Ulver – The Norwegian National Opera

he Norwegian National Opera
Ulver
2011
Kscope

Ulver – The Norwegian National Opera

Ulver n’a jamais été un groupe de spectacle. En l’espace de plus de quinze ans, les Norvégiens ne sont jamais montés sur scène (allez, une fois en 1993 !), n’ont donné aucun concert, se concentrant principalement sur leurs efforts studios. À vrai dire, on n’a jamais ressenti le « besoin » de voir Ulver en live, chaque album étant un univers en soi, un film personnel, un fragment aléatoire et impénétrable, pouvant prendre ses distances d’un disque à l’autre. Difficile dès lors d’imaginer une unité d’ensemble durant plus d’une heure, sans compter l’infrastructure démente nécessitée. Pourtant, depuis 2009, Ulver est devenu une entité de scène, un spectacle rodé aux petits oignons, avec projection vidéo, artifices théâtraux, éclairage travaillé dont l’intensité lumineuse et la colorimétrie varient en fonction de l’album et de l’émotion. Bref, sachant que sa discographie possède de nombreux visages (on gicle volontairement la période black metal) et plus encore de grimaces, il faut bien un contrepoint visuel qui claque, histoire d’avoir une ligne directrice plus ou moins tenue.

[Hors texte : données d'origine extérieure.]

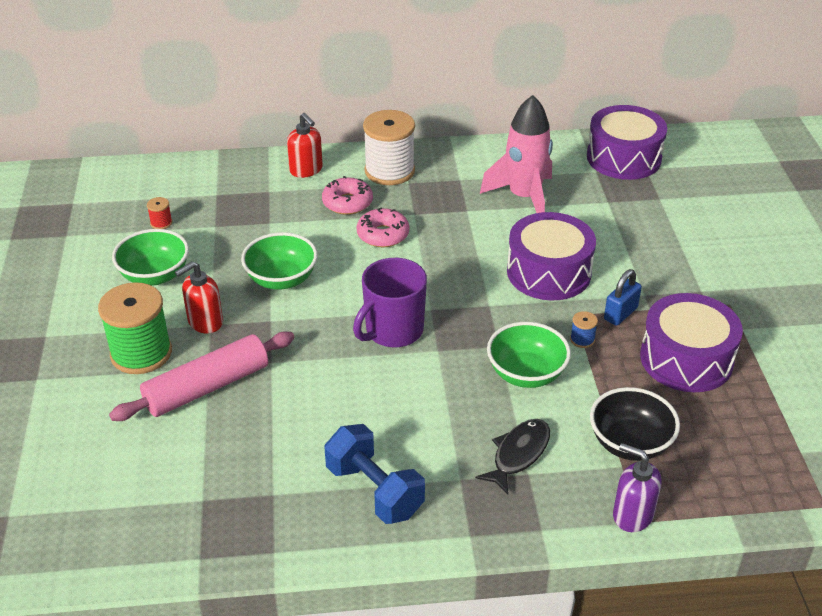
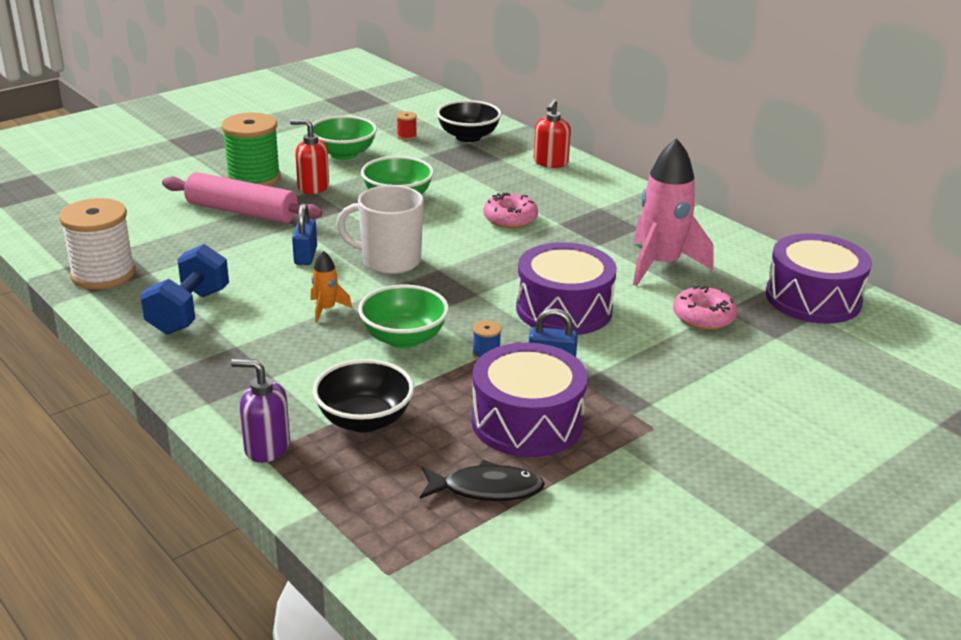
camera: 55 degrees right, 10 degrees down
pink donut [322,176,373,215] -> pink donut moved to [673,285,737,330]
purple mug [353,258,427,347] -> white mug [336,185,424,274]
white spool [363,110,415,185] -> white spool moved to [59,198,135,289]
black fish [475,419,550,495] -> black fish moved to [420,460,545,501]
purple soap dispenser [613,443,662,532] -> purple soap dispenser turned 75 degrees counterclockwise [231,359,290,463]
none -> blue padlock [292,204,317,265]
none -> orange rocket [311,251,352,323]
none -> black bowl [436,100,502,142]

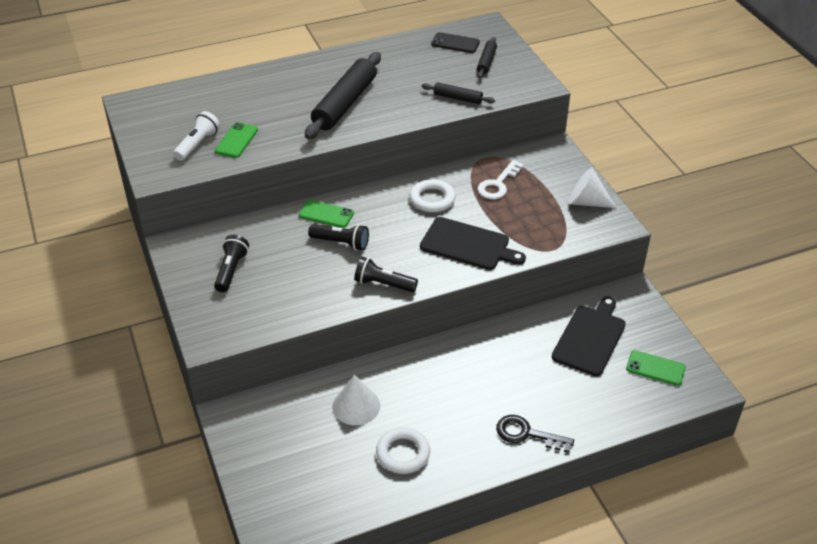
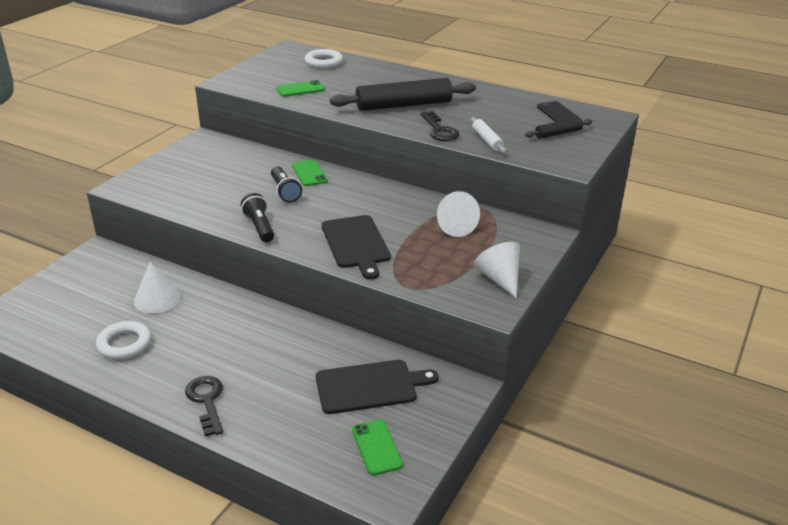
camera: 50 degrees right, 10 degrees down
white flashlight [173,111,220,161] -> none
black flashlight [214,235,249,292] -> none
white ring [409,179,455,213] -> white ring moved to [305,49,343,68]
black rolling pin [422,82,495,104] -> white rolling pin [471,117,506,154]
white key [477,160,524,199] -> white cone [437,191,480,237]
none -> black key [421,111,460,141]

Passé trois années sur les routes et les salles de prestige, peu de temps après la sortie de « l’erreur », le bien trop propret « War Of The Roses« , Ulver annonce la sortie DVD et Blu-ray d’une soirée enregistrée à Oslo à l’Opéra National. Fans surchauffés, prévente explosée, trailer youtubé et youpi ! Inutile de vous dire que l’image frôle la perfection. Bien sûr, le son, clair et puissant, copule avec des basses et une reverb qui frottent. Mais, plus encore, il est intéressant d’écouter d’une part sur disque ce best-of de dix ans de carrière et, d’autre part, d’être captivé par le visuel (montage soigné, lumière enivrante).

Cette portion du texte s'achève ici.